El murciégalo ilustrado
A Gabriel Solé Enríquez
Aníbal Lozano
Mi vida pasó de ser un templado clarinete a una sórdida trompeta el día en que Lidia me llamó para entregarme el último cheque. Así supe que había muerto o quizás, que había vuelto a nacer. Aquello formaba parte del empleo pues para la editorial yo había sido hasta entonces un negro obediente, un relator eficaz y sobre todo un anónimo honrado.
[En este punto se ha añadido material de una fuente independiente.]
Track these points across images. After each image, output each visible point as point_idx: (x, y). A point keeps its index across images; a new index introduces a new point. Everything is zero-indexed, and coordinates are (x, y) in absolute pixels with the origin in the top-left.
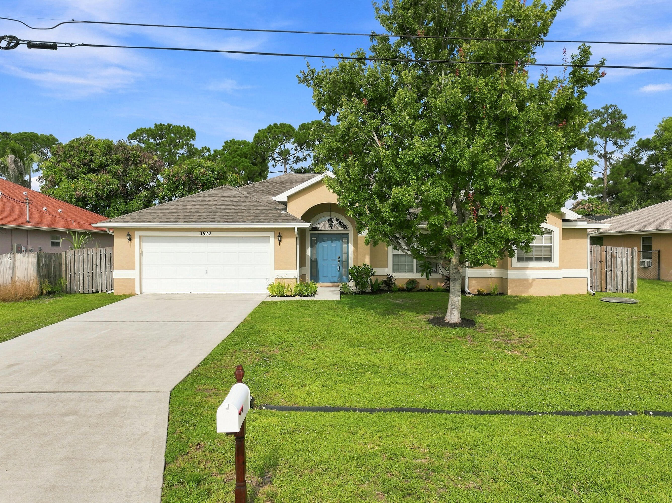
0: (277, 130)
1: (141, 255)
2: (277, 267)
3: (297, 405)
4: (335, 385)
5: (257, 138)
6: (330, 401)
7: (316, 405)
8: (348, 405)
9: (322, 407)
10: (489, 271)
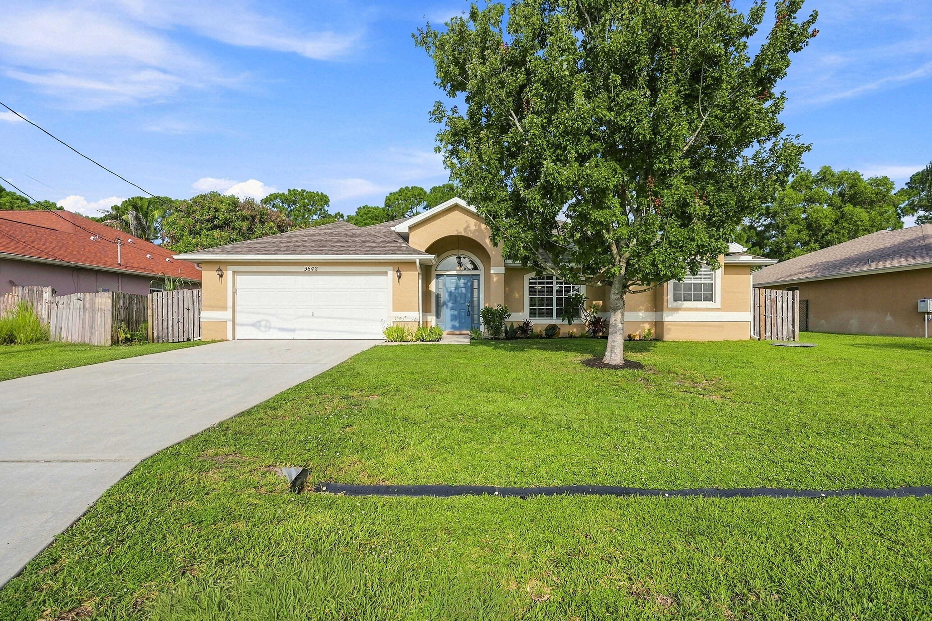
0: (409, 193)
1: (234, 293)
2: (396, 308)
3: (388, 483)
4: (456, 447)
5: (388, 201)
6: (447, 475)
7: (422, 482)
8: (479, 482)
9: (432, 487)
10: (641, 314)
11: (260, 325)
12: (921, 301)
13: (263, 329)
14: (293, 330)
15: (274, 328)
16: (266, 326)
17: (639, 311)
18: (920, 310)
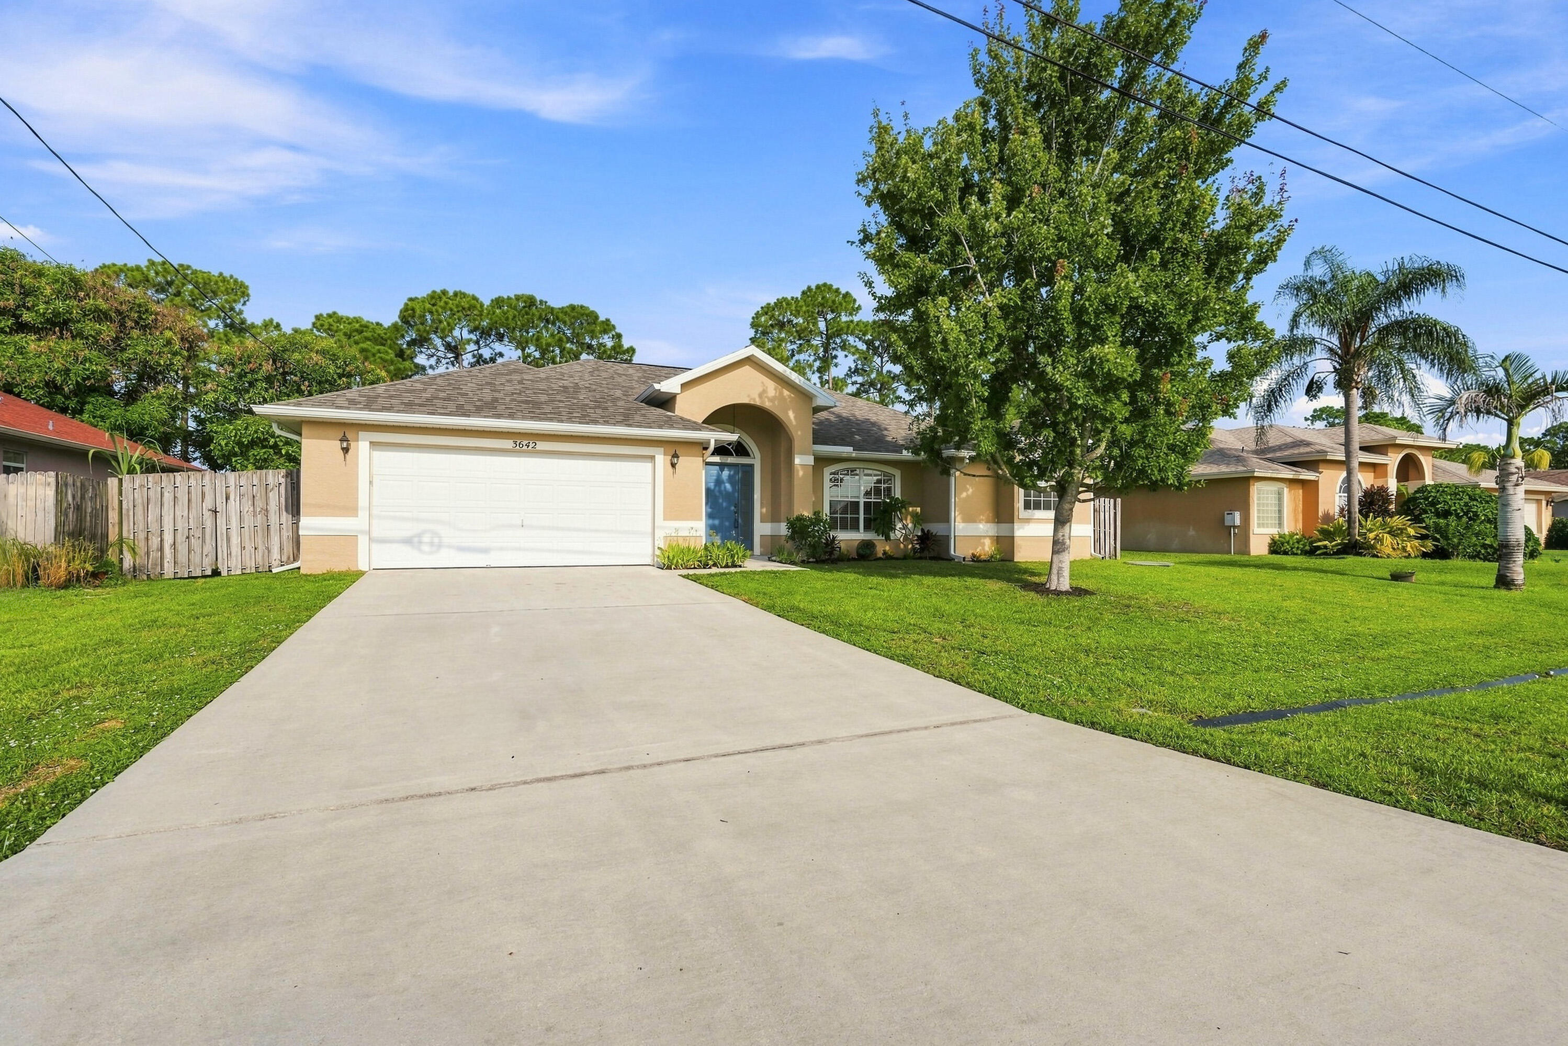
1: (371, 483)
2: (669, 516)
10: (981, 526)
11: (420, 542)
12: (1228, 514)
13: (426, 548)
14: (485, 551)
15: (449, 547)
16: (432, 544)
17: (980, 522)
18: (1227, 524)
Una mañana de jubilado, mientras daba cuenta de ostras y albariño, alguien olvidó su periódico sobre la barra. No quería volver a ver una sola palabra pero el titular del Celta me encandiló. No fue la noticia del zurdo brasileño lo que me hizo derramar el vino sino el faldón de la publicidad que cerraba página: “Hoy se presenta en el Bahía ‘El murciégalo ilustrado’, la última novela de Lapoche”. Aquel anuncio me envolvió la cabeza de rencores y planes. No era posible más humillación. ¿No fui yo quien había jugado con las grafías de aquella arquitectura literaria a fin de darle gusto al director para que Lapoche, un zampón de vanidades y moluscos, apareciese como un impecable seductor de la filología en un mercado que no poseía?. Él y su yo eran vísceras de televisión. Pero, si bien él no era sino un falso novelista yo ahora me convertía en un asesino disfrazado. No fue difícil acceder al cóctel y servirme del favor de viejos conocidos para ocuparme de las ostras más exquisitas en la bandeja cercana al autor. Ni Vitelio hubiera rechazado semejante tentación, pese a que Lapoche pudo llegar hasta el baño cuando se sintió indispuesto. Mientras el presentador excusaba su ausencia, una infamia caía sobre el lavabo y el níquel del grifo reflejaba el gris azulado de un rostro con rabia. “Fue una mala ostra” escribieron sobre su muerte.
“Ya es mala suerte, sí, que un novelista muera atragantado, sin decir palabra. Eso le pasa por no saber escribir murciélago. ¿No le parece? ... –bromeó el barman. Y continuó: “Lástima, porque a mi mujer le gustaba eso del murciégalo. Tiene gracia”. “Claro” –añadí, mientras me servía un albariño del noventa y dos y un hombre flaco interpretaba a Gershwin en la puerta del hotel.
1 comentario:
Pero qué bien escribes. Narrativa ágil, imaginativa, con indudables notas de humor y gusto gastronómico. Me recuerda algo a Julio Camba.